ENCODE-DCC / croo

Cromwell output organizer
MIT License
13 stars 3 forks source link

Array[File] type #39

Open RGBEN opened 3 years ago

RGBEN commented 3 years ago

Hi, I was wondering how to pass Array[File] type to croo (such as a folder of files). I noticed this has been brought up before but it's not entirely clear to me how this is achieved.

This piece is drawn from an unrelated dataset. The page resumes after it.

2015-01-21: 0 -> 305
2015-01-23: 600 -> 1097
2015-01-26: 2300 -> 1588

https://github.com/ENCODE-DCC/croo/issues/7

leepc12 commented 3 years ago

Please try this.

"path": "${i}/${basename}"

Then outputs in an array will be organized like

0/first_file.txt
1/second_file.txt
...
RGBEN commented 3 years ago

Sorry just got the chance to try it. I am getting this error in croo_out.log :

IsADirectoryError: [Errno 21] Is a directory

I should clarify that my intention is to pass one of the output directories (represented as an array of files in workflow level) to croo. Is this possible? or do each file has to be defined in wdl file and passed to croo one by one? (can be quite laborious... and need to know exactly what the outputs are)

e.g. toy wdl file

workflow wf {
   call analysis {
        input:
        some_input = fastq,
    }
  output {
    # folder contains multiple files of interest
    Array[File] output_dir = analysis.output_dir 
  }
}

task analysis {
  output {
    File output_dir = "target_output_folder_name"
  }
  command <<<
        run program_with_many_output_files
  >>>
}

Thanks for your help again!

leepc12 commented 3 years ago

Croo cannot organize directories. I think WDL/Cromwell doesn't support File as a directory since Cromwell localizes/delocalizes/hashes things on a file basis.

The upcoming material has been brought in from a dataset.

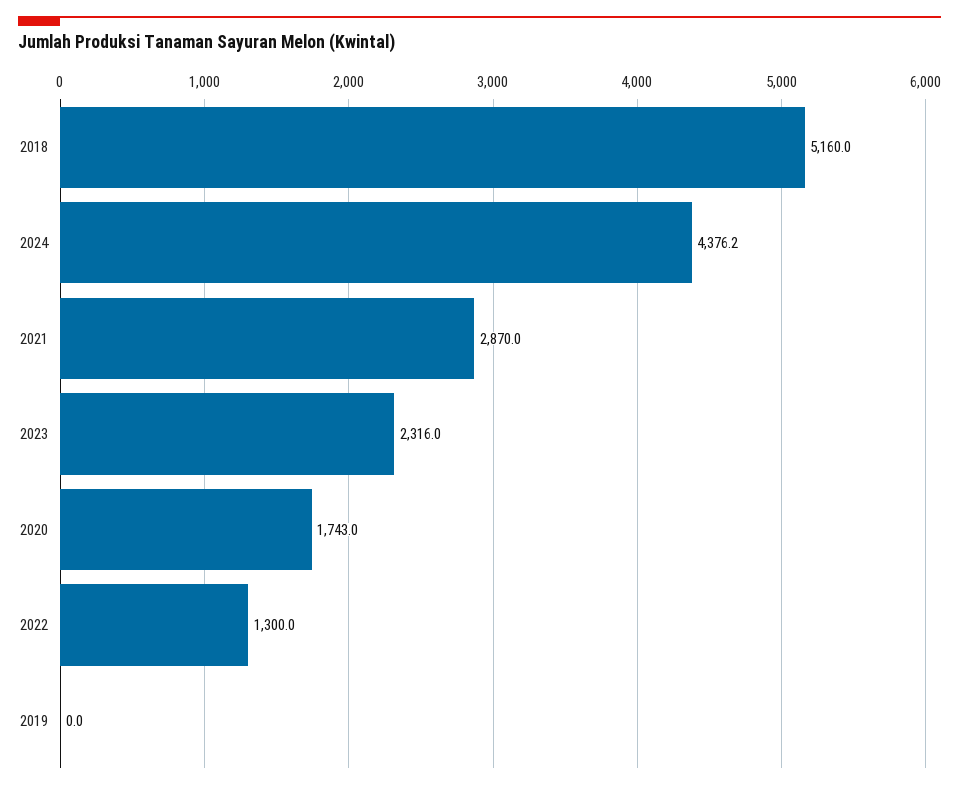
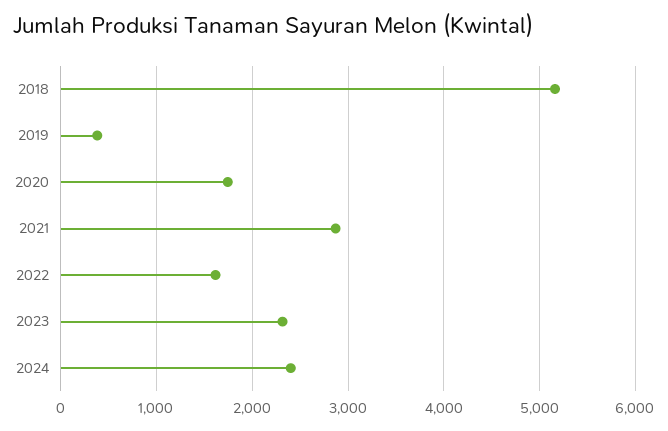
2024: 4376.2 -> 2400
2022: 1300 -> 1600
2019: 0 -> 400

I think your toy WDL is not valid. analysis is not called in scatter so its output cannot be an Array[File].

You can use glob to get a list of globbed files instead of playing with directories. For example,


task t1 {
    ....
    output {
        Array[File] bigwigs = glob("*.bigwig")
    }
}
RGBEN commented 3 years ago

thanks this is helpful! Hope croo would consider to support directory (somehow) in the future.